BEGIN DATA EXTRACTS

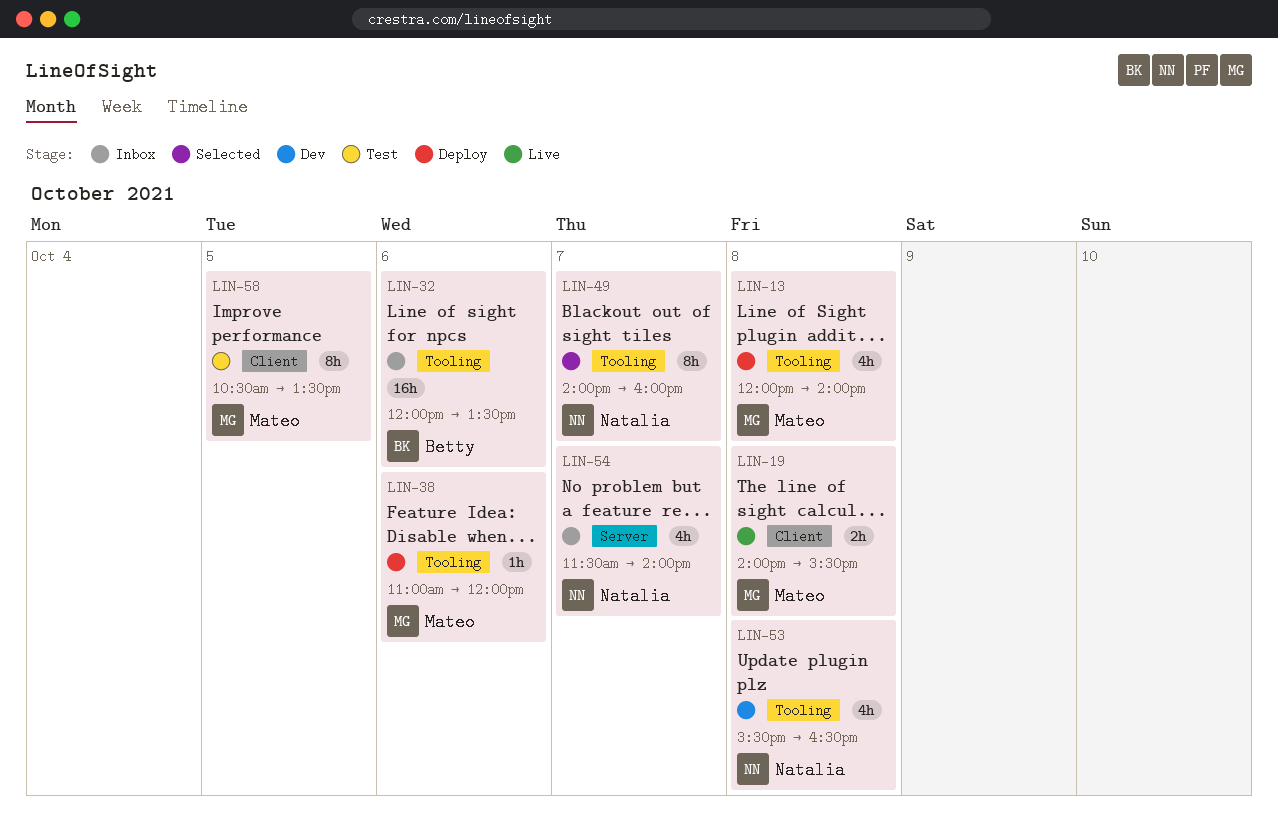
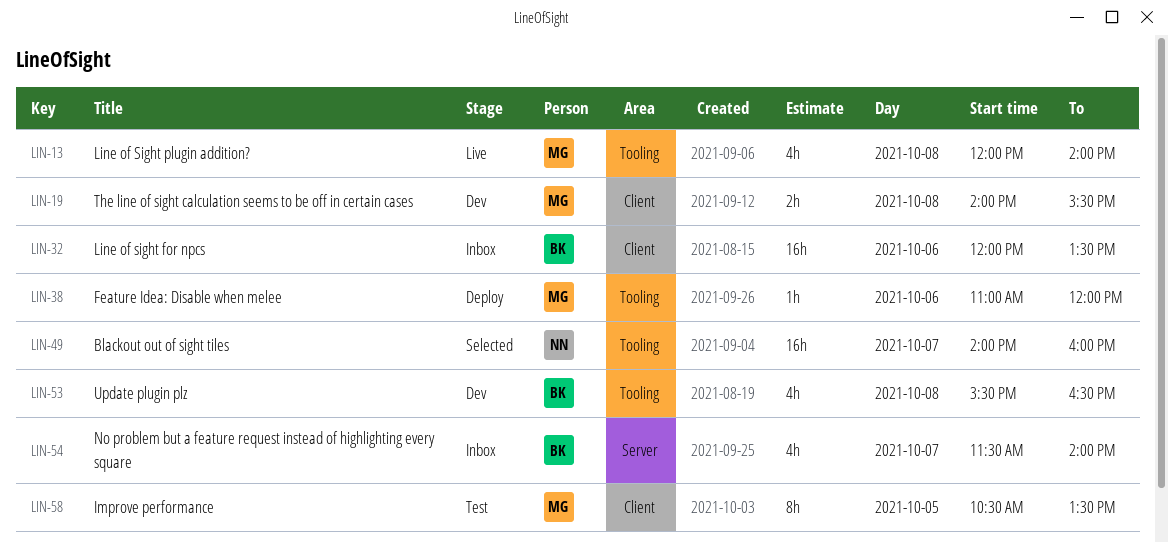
LIN-13, status: Deploy -> Live
LIN-19, status: Live -> Dev
LIN-32, label: Tooling -> Client
LIN-49, estimate: 8h -> 16h
LIN-53, owner: Natalia -> Betty
LIN-54, owner: Natalia -> Betty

END DATA EXTRACTS

◆ AIM OF THE TASK: Skip the pictures, then retype every line above exactly.

◆ EXERCISE OUTPUT:
LIN-13, status: Deploy -> Live
LIN-19, status: Live -> Dev
LIN-32, label: Tooling -> Client
LIN-49, estimate: 8h -> 16h
LIN-53, owner: Natalia -> Betty
LIN-54, owner: Natalia -> Betty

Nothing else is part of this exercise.